Docker: Containers Healthy Despite Economy
In spite of the economic downturn brought on by the COVID-19 pandemic, it appears the development of container applications remains robust. Docker Inc. is reporting more than 11 billion pulls from the Docker Hub in July.
The company also revealed the number of repositories on Docker Hub has grown to 7 million from 6 million in the last year, while the number of Docker Hub users has grown to 7 million from 5 million in the same period.
Docker Inc. also reports there are now 2.9 million installations of Docker Desktop, with 57% of those installations on Macs and 43% for Windows.

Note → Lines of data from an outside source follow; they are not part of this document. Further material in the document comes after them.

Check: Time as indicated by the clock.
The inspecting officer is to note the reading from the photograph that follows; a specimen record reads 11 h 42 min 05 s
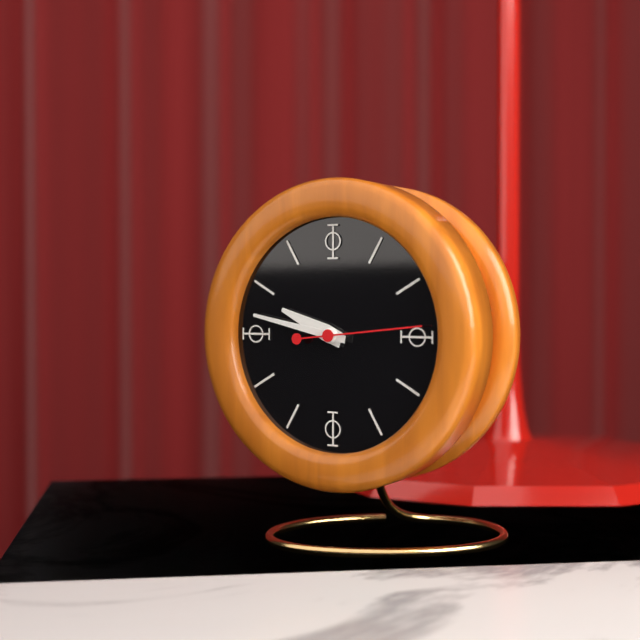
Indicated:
9 h 47 min 14 s
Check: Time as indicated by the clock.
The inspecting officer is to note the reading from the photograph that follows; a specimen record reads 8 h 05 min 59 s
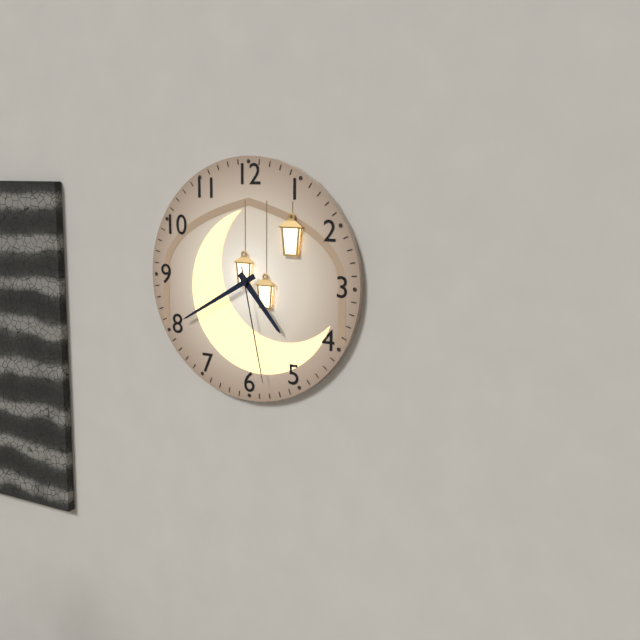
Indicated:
4 h 40 min 28 s
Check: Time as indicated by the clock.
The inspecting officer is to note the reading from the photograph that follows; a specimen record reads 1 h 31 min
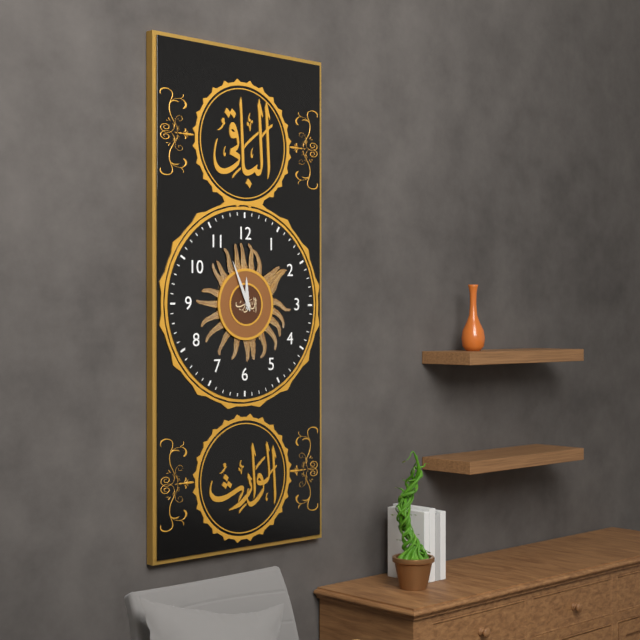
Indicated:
11 h 56 min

Since Docker Inc. launched in 2014, there have been 242 billion pulls from repositories, the company revealed. In addition, 160+ Official Images stored on those repositories represent north of 20% of all pulls.
The images most often pulled through July of 2020, representing more than 1 billion, are:
- NGINX: Load balancer and reverse proxy server software that is widely used in both monolithic and microservices-based applications.
- BusyBox: A suite of software used most often on embedded systems that provides several Unix utilities in a single executable file.
- httpd: An instance of Apache HyperText Transfer Protocol (HTTP) server software designed to be run as a standalone daemon process.
- Redis: An in-memory data structure store often used as a database, cache and message broker.
- Memcached: A distributed object caching system that runs in memory.
- Alpine: A lightweight Linux distribution based on musl libc and BusyBox.
- Traefik: A reverse proxy and load balancer that makes deploying microservices simpler on edge computing platforms.
- Ubuntu: A distribution of Linux from Canonical that is widely employed on cloud computing platforms.
- MongoDB: An open source document database that has gained traction as an alternative to relational databases.
John Kreisa, chief marketing officer for Docker Inc., says the continued rapid growth of pulls from Docker Hub is indicative of the robustness of a developer ecosystem that has sprung up around the platform. The growth in the number of developers employing Docker Desktop also remains steady, he notes, adding those numbers should increase steadily in the wake of extensions to alliances with Microsoft and Amazon Web Services (AWS) to make it easier to build and deploy container applications on public clouds.
There’s no doubt many organizations are employing containers to build cloud-native applications based on microservices that promise to be more flexible and robust than existing monolithic applications. Many of those projects are closely tied to digital business transformation initiatives that many organizations have accelerated in the wake of the pandemic.
Of course, more developers have been working from home these past few months as well. Given the pull rates on Docker Hub, it would appear developers are remaining productive despite any potential distractions. The question now is whether all the developer activity will result in a wave of container applications being deployed in production environments in the months ahead.